![]() |
Selon Jean-Charles Caron, il a déjà été plus facile de se lancer en affaires
6 Mai 2008 - Louise Grégoire-Racicot - Jean-Charles Caron ne montait pas sur le podium du Gala du mérite économique pour la première fois. Il avait gagné, en 1997, avec Yves Ayotte, le Prix Joseph Simard en commerce. Voilà que cette année, c’est avec celui de l’entrepreneuriat, volet A qu’il est reparti. C,est l’entrepreneur qu’on saluait en lui. Celui des Automobiles J.C. Caron inc.Hyundai Sorel-Tracy.
Il y a maintenant 32 ans qu’il est en affaires, trouvant dans le Bas-Richelieu une région d’adoption qu’il ne quitterait plus. Et pour cause. Pour une cinquième année consécutive, son équipe s’est vu remettre, en 2007, le « Prix d’Excellence du Président » de Hyundai canada. Le concessionnaire fût également couronné « Premier au Canada », signe de la grande satisfaction de sa clientèle, de l’augmentation exceptionnelle de ses ventes et autres critères qui le classent parmi les quinze meilleurs au pays. Ajoutons à cela une nomination aux prix CADA, le prix le plus prestigieux de l’industrie.
En septembre dernier, il inaugurait de nouvelles installations ayant doublé la superficie de son bâtiment et quadruplé celle de son terrain.
«Peu importe la taille d’une entreprise, il faut constamment y mettre tous les efforts pour la faire grandir. Je crois que la mienne s’est démarquée par les efforts de tous les membres de mon équipe de 24 employés qui ont su persévérer et innover. Faire différemment est notre motivation. Et nous avons maintenant plus de 2000 clients actifs sur notre liste. Oui, c’est toujours plaisant de recevoir un prix qui souligne que notre succès continue, qu’il n’est pas un feu de paille.»
Mais il est venu au commerce automobile sur le tard. Après avoir acheté Les Ambulances Richelieu. Une décision prise tout jeune, alors qu’il était infirmier à Joliette et qui l’a amené à Sorel-Tracy. «Une décision prise en 15 jours et qui s’est jouée parce qu’un banquier m’avait fait confiance et avait accepté de me prêter 70 000$ alors que j’avais seulement 4000$ en poches», se rappelle-t-il. Il s’est ensuite départi de cette entreprise, a acheté l’école de conduite et développé un service d’appel qu’il possède toujours.

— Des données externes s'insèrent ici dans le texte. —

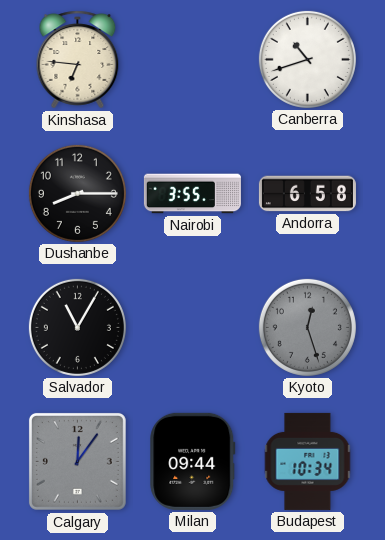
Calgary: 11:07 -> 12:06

Plus tard, il leur a ajouté une concession automobile.
Aujourd’hui, démarrer une entreprise demande tellement plus, reconnaît-il. Tout est basé sur le plan d’affaires. «Nous avons eu la chance de pouvoir avoir une concession automobile pour 100 000$. Aujourd’hui cela en coûte 1,5 M$».
Et, poursuit-il, arrivé au bon moment, il a, en quelque sorte, appris la gestion des affaires sur le tas, «en regardant autour de moi ceux qui réussissaient, comment ils s’y prenaient.»
Bien sûr, les temps ont changé, dit-il, mais on ne peut rien prendre pour acquis. Les clients changent aussi, leurs exigences s’expriment plus facilement. Ils sont peu disposés à attendre quelques jours pour avoir ce qu’ils veulent. «C’est comme cela dans tout. Le gardien de but Price est bon un jour; on l’applaudit. Il perd le lendemain, on ne le considère plus. On est dans une société de fast food. Du vite et bien. C’est comme cela. Pourtant nous, on a réussi à se maintenir parce qu’on prend le temps d’expliquer aux clients ce qui en est. On cherche à s’ajuster, autant que possible à ses besoins.»
Mais ce qui l’a aussi réjoui dans cette soirée, c’est de voir la relève qui monte avec ses projets propres et différents de ceux de ses prédécesseurs. «La fierté et le sourire de ceux qui poussent derrière nous, c’est vraiment beau et stimulant. De voir que pour arriver, ils sont prêt à mettre tout le temps qu’il faut, c’est un gage de succès.»